Claro está que a pregação da Palavra é uma obra de importância muito grande. São necessárias as qualificações apropriadas para que seja feita da maneira adequada. Há qualificações espirituais, intelectuais e educacionais sobre as quais se deve insistir para que a igreja tenha um ministério adequado. Um homem que não tenha nascido de novo e que não seja um consistente crente em Cristo, não tem obviamente condição de pregar a Palavra de Deus aos outros; seria apenas um cego conduzindo outro. Um homem incapaz de pensar corretamente, incapaz de detectar a falácia de um argumento perverso, é passível de ser ele mesmo desviado por um falso ensinamento e, por sua vez, capaz de desviar outros. Um homem a quem falta educação geral e teológica normalmente não será capaz de fazer justiça à grande obra de pregação da Palavra de Deus e correrá o perigo de pregar uma mensagem desequilibrada ou parcial. Quando Deus chama um homem para a obra do ministério, também o aparelha com as habilidades e qualificações necessárias para que possa realizar a obra adequadamente.

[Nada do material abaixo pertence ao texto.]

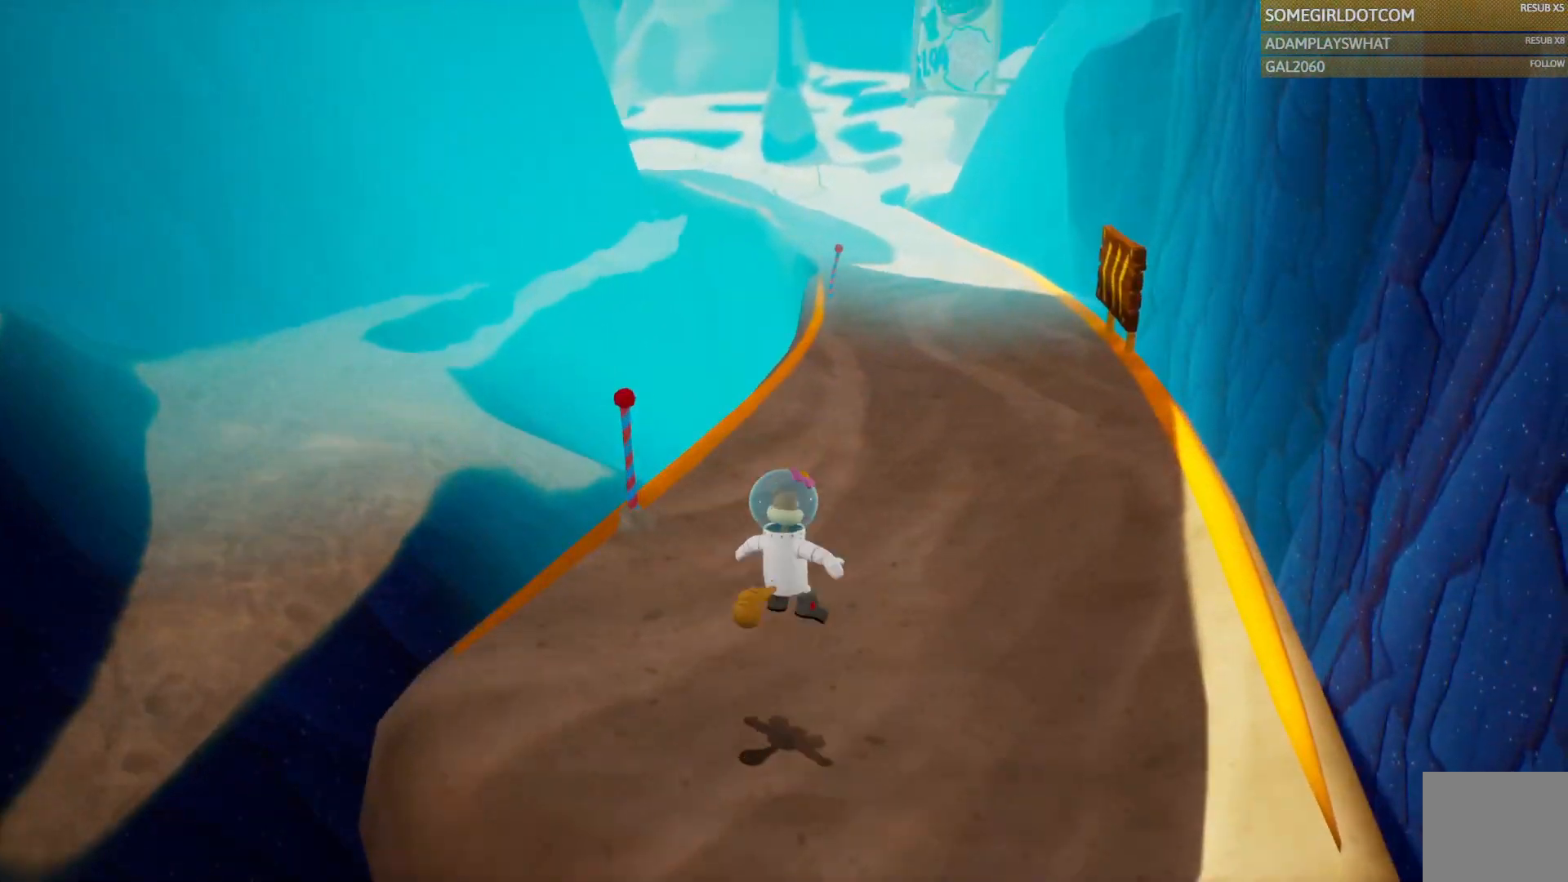
{"dt_ms": 500, "buttons": [], "left_stick": "up", "right_stick": "center", "events": []}
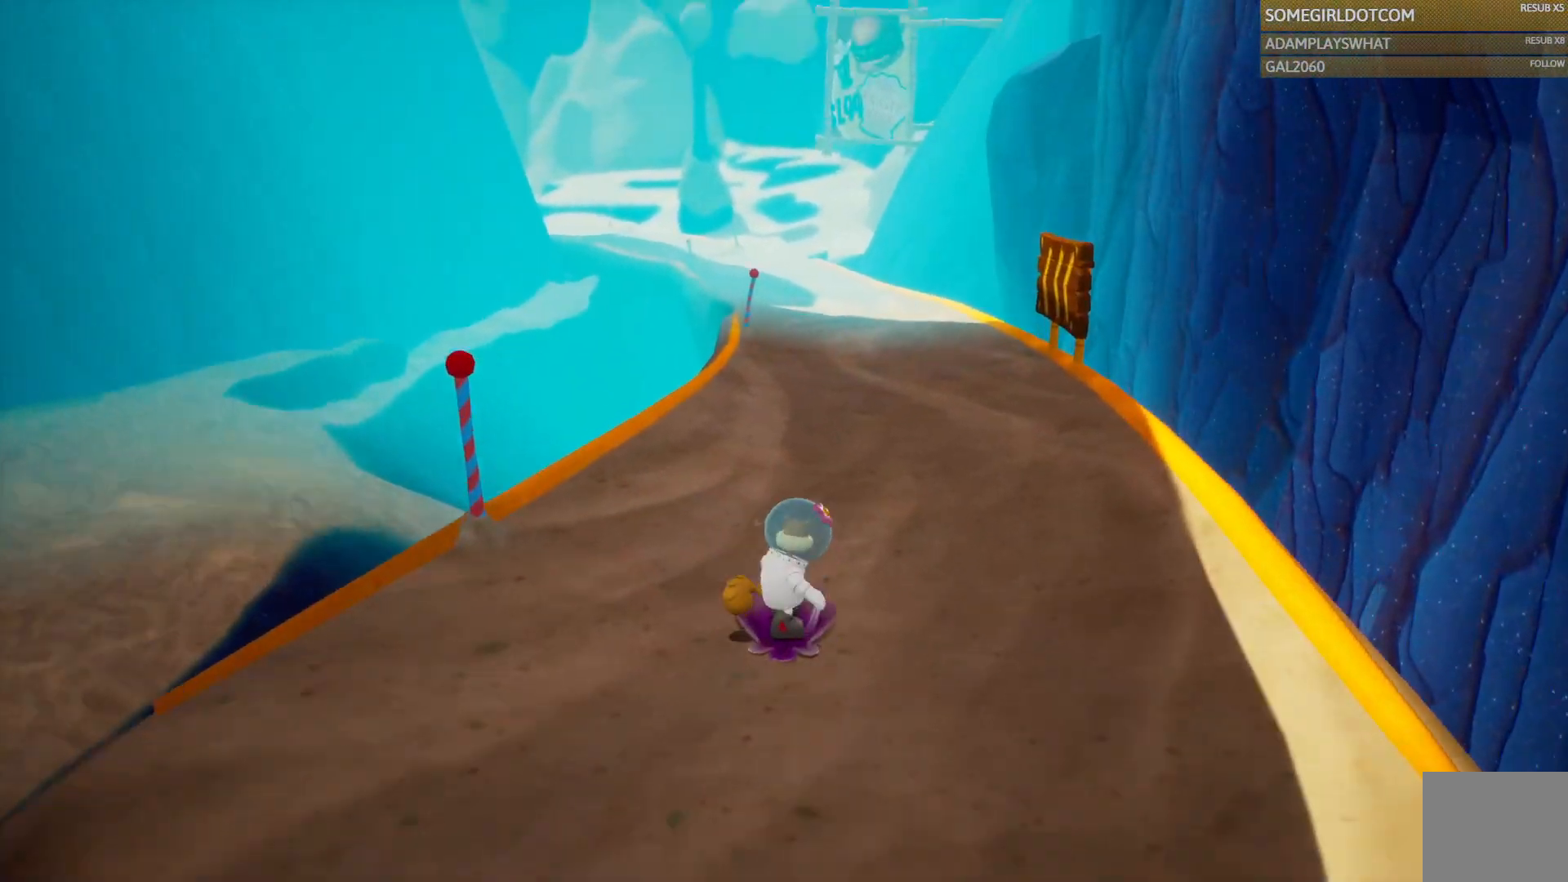
{"dt_ms": 500, "buttons": [], "left_stick": "up", "right_stick": "center", "events": []}
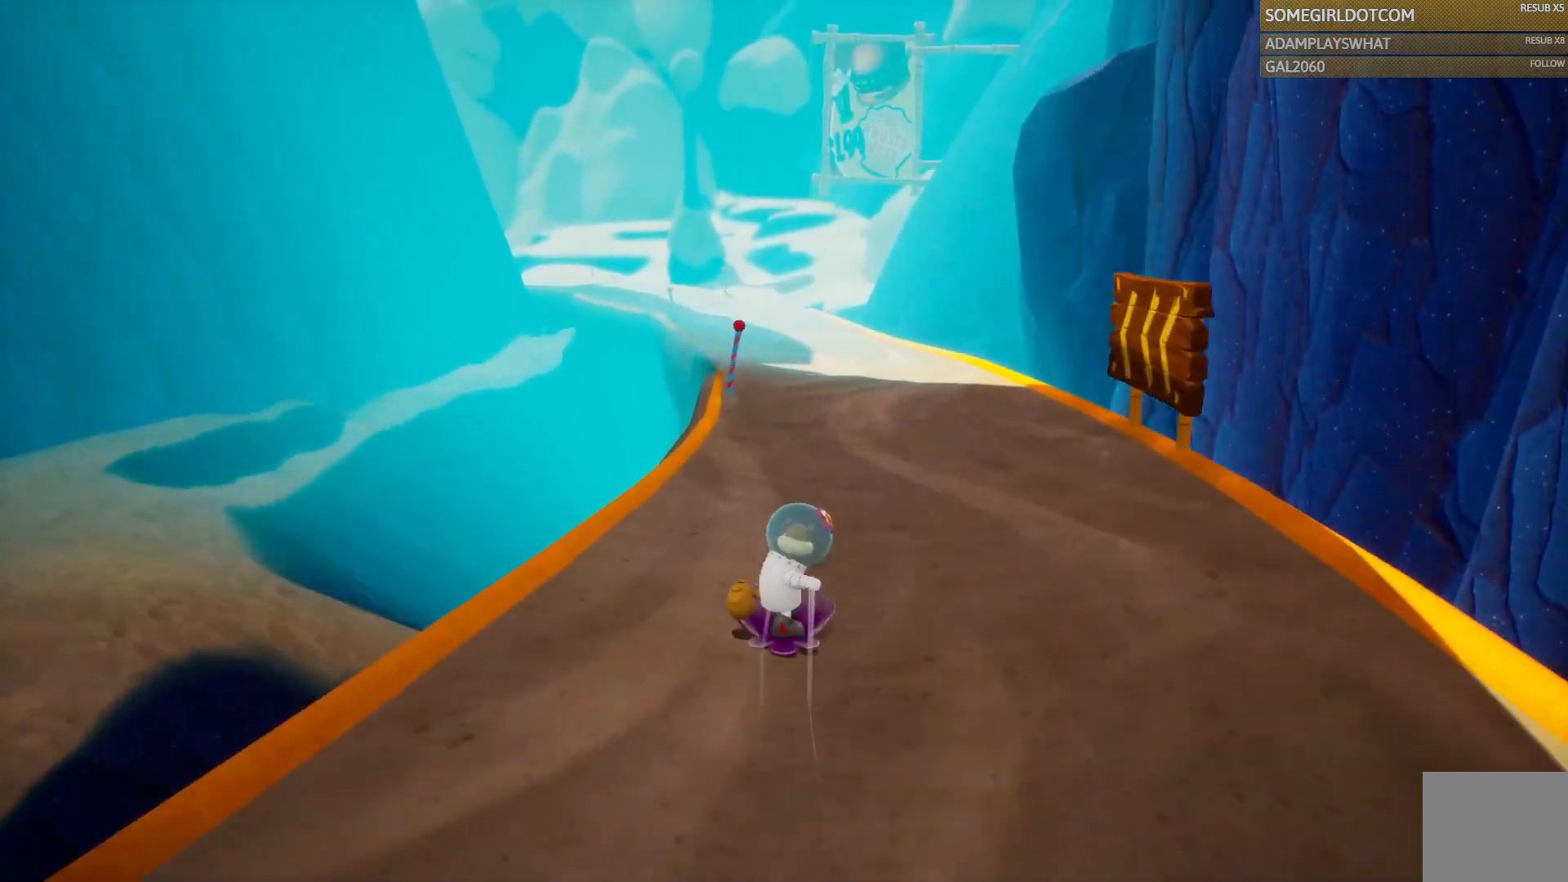
{"dt_ms": 500, "buttons": [], "left_stick": "up", "right_stick": "center", "events": []}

3. Por que a nossa igreja, e a maioria das igrejas Protestantes, exige a formação superior completa num seminário para o ofício do ministério?

Quanto mais importante for a obra, mais importante será que tenham o treinamento adequado os que a realizarão. Sempre tem havido quem ache que seja perda de tempo, em maior ou menor grau, gastar sete anos na formação superior num seminário, preparando-se para a obra do ministério. Há hoje em muitas denominações a pressão constante para que essas exigências sejam relaxadas e que sejam admitidos no ministério homens que tenham menos do que isso. Alguns consideram que as matérias ensinadas em um curso superior — como filosofia, história e literatura — sejam inúteis ao ministério e uma perda do tempo que deveria ser investido “ganhando almas”. Há, da mesma maneira, quem pense que um breve “Curso de Bíblia” e mais algumas matérias práticas como a retórica religiosa (homilética) e prática pastoral devam ser suficientes e que o amplo estudo de Hebraico, Grego, História Eclesiástica e Teologia Sistemática sejam desperdício de tempo.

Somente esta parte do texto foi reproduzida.